An eerily similar chinless visage rose up, but this time with elbow patches attached.
“And I hope Mary is doing very well. Mr. Cummings, how do you respond to accusations that you have an incredibly high IQ and are very good at ice-skating?”
“You’ve been talking to Benedict, haven’t you! Yes, I regret to say it’s all true”
The maximum amount of friends, former colleagues of his partner and political wackos who happen to align with him took their turns, stopping before it became a tad suspicious.
Dom rolled his eyes upon glancing at his fish and chip wrapper scrawled on in biro.
“Terri Kindhobs, of the Well-Intentioned Liberal with Vested Interests Gazette”
She stood, adjusting her clean glasses.
“Mr. Cummings, do you feel regret?”
“No. Next question, Michael Woodbarrow of The Graduate who Once Went to a Socialist Meet-Up in Uni but Thought it was a Bit Fringe Observer”
He stood, adjusting his clean glasses a bit more than Terri.
“Mr. Cummings, regret, do you feel it?”
“No thank you, next up is-“
More liberals, more soft-balled questions, finally there were three minutes allotted for the people who didn’t all turn up in the same carpools. My hand shot up amongst a sea of other nervous looking mid-twenties people in jeans. Miraculously, he pointed to me, checking his watch with utmost gravitas. I stood, knocking over a self-made pyramid of Monster Energy cans, ready to slay the leviathan.
“My fishi- Mr. Cummings, do you think that despite your manifesto calling for a period of investment into education and the sciences – which undoubtedly the middle-classes and above would feel most of the benefits from – would you agree your entire ability to sway the general public with such simple, logo-esque platitudes is representative of a faltering democracy where the masses have been carefully hypnotised into hating one another instead of the self-styled architects of ideas, and to directly vote against their own interests? Furthermore, do you feel that your corrupt and awful track-record of bullying staff, mass-deception campaigns and exploiting arcane loop-holes in our parliamentary system to push your agenda is all in service of some vague greater good, which I’m sure you believe morally excuses yourself for a surge in far-right terror attacks that directly related back to your own callous salt-rubbing into long-standing cultural wounds? Do you feel that even the very notion of Take Back Control as a message is the equivalent of poisoning the water under the slogan Clean This Water? Can you at least admit that there is nothing democratic about our democracy, when you yourself hired a pirate’s crew of data-thieves and digital hypnocriminals to contort all chances of a reasonable debate?”

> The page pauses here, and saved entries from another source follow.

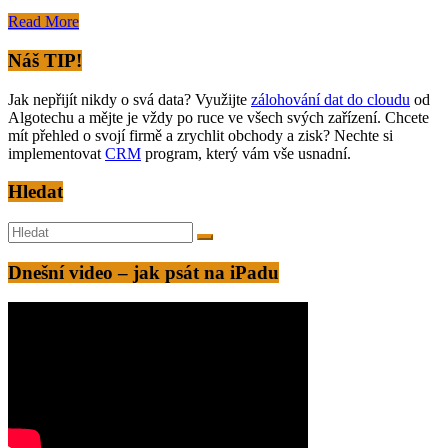
Read More
Náš TIP!
Jak nepřijít nikdy o svá data? Využijte
zálohování dat do cloudu
od
Algotechu a mějte je vždy po ruce ve všech svých zařízení. Chcete
mít přehled o svojí firmě a zrychlit obchody a zisk? Nechte si
implementovat
CRM
program, který vám vše usnadní.
Hledat
Dnešní video – jak psát na iPadu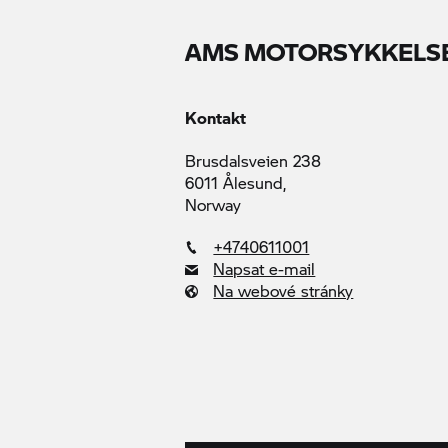
AMS MOTORSYKKELS
Kontakt
Brusdalsveien 238
6011 Ålesund,
Norway
+4740611001
Napsat e-mail
Na webové stránky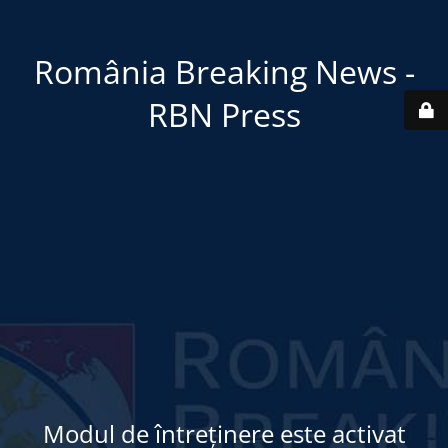
România Breaking News -
RBN Press
Modul de întreținere este activat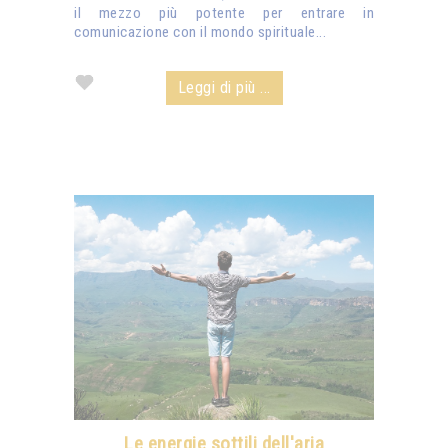
il mezzo più potente per entrare in
comunicazione con il mondo spirituale...
Leggi di più ...
Le energie sottili dell'aria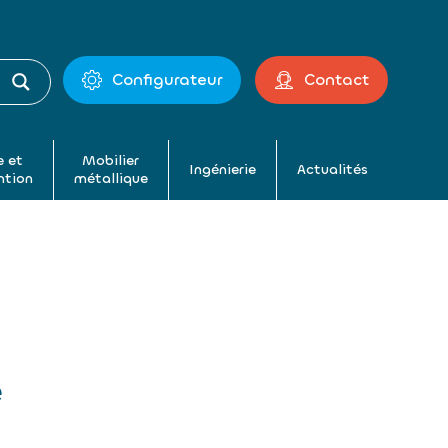
Configurateur
Contact
 et
Mobilier
Ingénierie
Actualités
ntion
métallique
e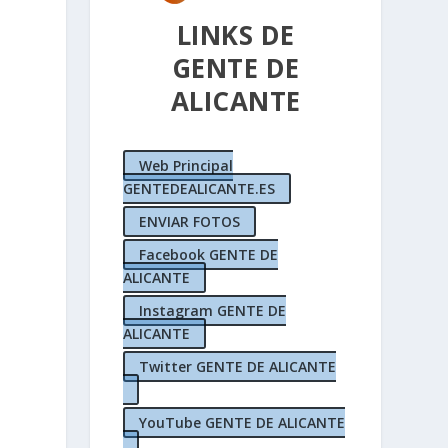
LINKS DE
GENTE DE
ALICANTE
Web Principal
GENTEDEALICANTE.ES
ENVIAR FOTOS
Facebook GENTE DE
ALICANTE
Instagram GENTE DE
ALICANTE
e
Twitter GENTE DE ALICANTE
YouTube GENTE DE ALICANTE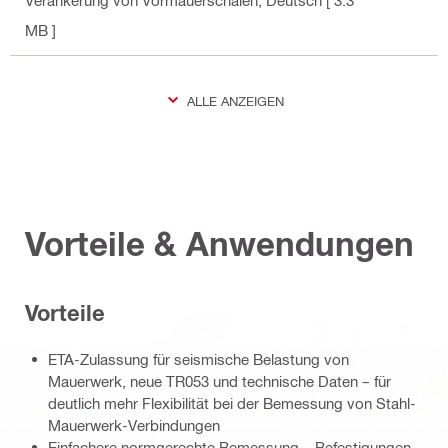
Verankerung von Vormauerschalen
, Deutsch
[ 3.3
MB ]
ALLE ANZEIGEN
Vorteile & Anwendungen
Vorteile
ETA-Zulassung für seismische Belastung von
Mauerwerk, neue TR053 und technische Daten – für
deutlich mehr Flexibilität bei der Bemessung von Stahl-
Mauerwerk-Verbindungen
Einfachere normgerechte Bemessung – Befestigungen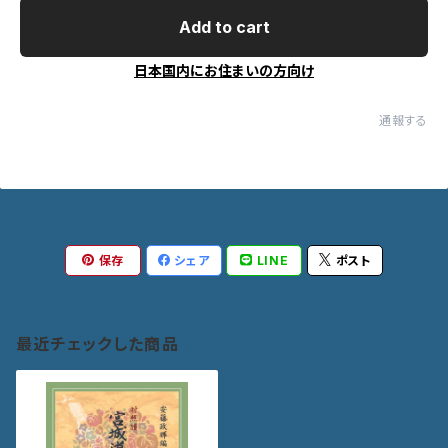
Add to cart
日本国内にお住まいの方向け
通報する
保存
シェア
LINE
ポスト
最近チェックした商品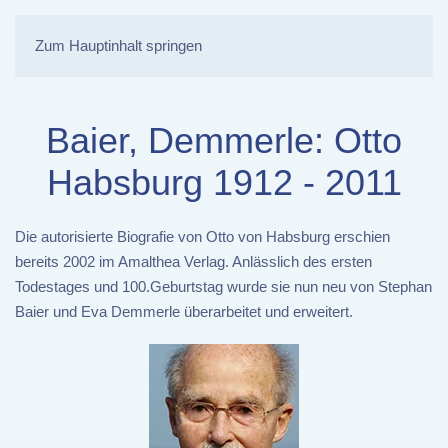
Zum Hauptinhalt springen
Baier, Demmerle: Otto
Habsburg 1912 - 2011
Die autorisierte Biografie von Otto von Habsburg erschien
bereits 2002 im Amalthea Verlag. Anlässlich des ersten
Todestages und 100.Geburtstag wurde sie nun neu von Stephan
Baier und Eva Demmerle überarbeitet und erweitert.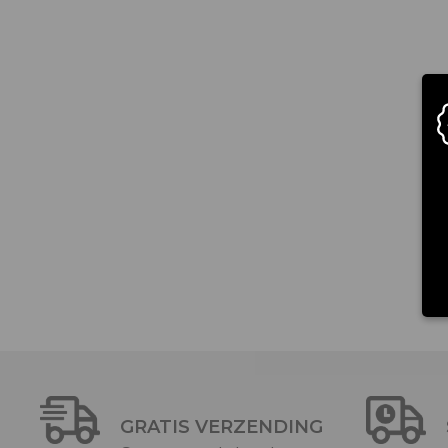
GRATIS VERZENDING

He looked contemplative, or perhaps irritated, or perhaps hungry. He looked then startled, and said “Oh sorry, I missed all of that. I think the base question was if I feel regret, so I’m going to say-” He smirked and clicked his presentation bopper again, the word NO projected in big letters. Arial ones in fact, that practical fuck.
“I’m afraid all of that white noise is about the last bit of time we have. Let me conclude by saying, like the majestic tardigrade, I am also indestructible. Thank you, Durham!”
I missed my chance to be part of the ensuing mexican wave, as I had already been clubbed by a baton and put into one of those woolen body-bags like in Brazil by Terry Gilliam.
And what I realised there, leaking Taurine like a horrible slug while being dragged away by two zero-hours contract workers, is that the establishment – and all counter-polemical aspects of it – desperately needed to think of Cummings as very clever. If, as my suspicions were, he was in fact an over-inflated Skeletor screaming “nyehh” at hundreds of people who were cleverer than him, and he simply had a bathtub moment where he realised the same tactics people use to sell Big Macs could be effective in politics, then both sides of the liberal agendas had lost.
The right-wing would be made to look like the culturally left-behind assembly of Muppet Babies we all know they are anyway, and the husk of the Labour party would have to admit they are playing a game that has been carefully designed to ensure they lose.